Patrick Aguiar também afirmou que, quando o auxílio emergencial foi criado e analisado pelo Congresso Nacional, a senadora Leila Barros incluiu apenas atletas como beneficiários.

“Foi uma decepção geral. Ela colocou os atletas, mas não colocou os profissionais de educação física. Tivemos que procurar o senador Romário (Podemos-RJ) para fazer esse reparo”, afirmou, ao se referir ao benefício vetado pelo presidente Jair Bolsonaro (sem partido). Ele aproveitou para elogiar a atual secretária de Esporte, Celina Leão (Progressistas).

Aguiar apela ao segmento que, após tanta dificuldade, poderá voltar a trabalhar a partir da semana que vem. “Pedimos muita responsabilidade. É muito importante voltar, mas voltar com segurança. Estamos pedindo para que todos do nosso segmento sigam à risca os protocolos e que sejam realmente verdadeiros fiscais durante a retomada. É a saúde de todos que está em jogo”, finalizou.

O outro lado

A assessoria de imprensa da senadora Leila Barros enviou nota à coluna. O texto afirma que ela nunca se opôs à reabertura das academias e somente manifestou a preocupação em relação à flexibilização de diversas atividades, mesmo com o decreto de estado de calamidade pública .

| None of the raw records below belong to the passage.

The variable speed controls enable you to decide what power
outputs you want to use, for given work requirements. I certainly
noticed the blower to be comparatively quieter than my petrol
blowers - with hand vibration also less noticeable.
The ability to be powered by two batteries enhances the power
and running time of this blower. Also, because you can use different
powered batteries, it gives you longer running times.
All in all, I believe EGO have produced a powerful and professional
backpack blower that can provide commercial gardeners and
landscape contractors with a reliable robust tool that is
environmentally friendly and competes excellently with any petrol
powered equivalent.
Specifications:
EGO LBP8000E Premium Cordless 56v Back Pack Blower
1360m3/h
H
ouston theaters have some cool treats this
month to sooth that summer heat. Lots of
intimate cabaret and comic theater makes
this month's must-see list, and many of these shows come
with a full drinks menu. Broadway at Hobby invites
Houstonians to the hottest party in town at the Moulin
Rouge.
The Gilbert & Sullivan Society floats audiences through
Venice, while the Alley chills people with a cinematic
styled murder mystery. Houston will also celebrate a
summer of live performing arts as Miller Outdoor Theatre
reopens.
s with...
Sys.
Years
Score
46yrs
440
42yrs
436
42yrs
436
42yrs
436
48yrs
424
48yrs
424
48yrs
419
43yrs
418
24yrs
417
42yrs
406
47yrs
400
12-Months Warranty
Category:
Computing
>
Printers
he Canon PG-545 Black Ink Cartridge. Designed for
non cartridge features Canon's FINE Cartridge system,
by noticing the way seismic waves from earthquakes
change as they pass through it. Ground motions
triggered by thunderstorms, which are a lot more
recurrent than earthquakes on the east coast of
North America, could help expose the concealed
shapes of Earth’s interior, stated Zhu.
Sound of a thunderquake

“Conforme noticiado pelo Metrópoles, Leila e a bancada DF solicitaram reunião com o GDF para, entre outros assuntos, conhecer os dados que dão suporte à decisão tomada. É preciso ter segurança de que esse retorno em conjunto não irá piorar a crise sanitária. Leila mantém sua posição de cautela que foi externada em reuniões com o GDF, comerciantes, feirantes e entidades representativas, como a Fecomércio”, diz o comunicado.

A senadora afirmou que não pediu a extensão do auxílio emergencial aos educadores físicos porque a senadora Daniela Ribeiro já o havia feito, mas as emendas foram vetadas pela Presidência da República. Leila destacou que entende o papel do profissional e do esporte para a saúde física e emocional das pessoas. Por isso, propôs a obrigação de que as aulas de educação física sejam ministradas somente por profissionais devidamente habilitados. Por fim, apontou que ajuda no PL 2824/, do deputado Felipe Carreras, que “estabelece ações emergenciais para o esporte, entre elas um suporte financeiro para os educadores físicos”.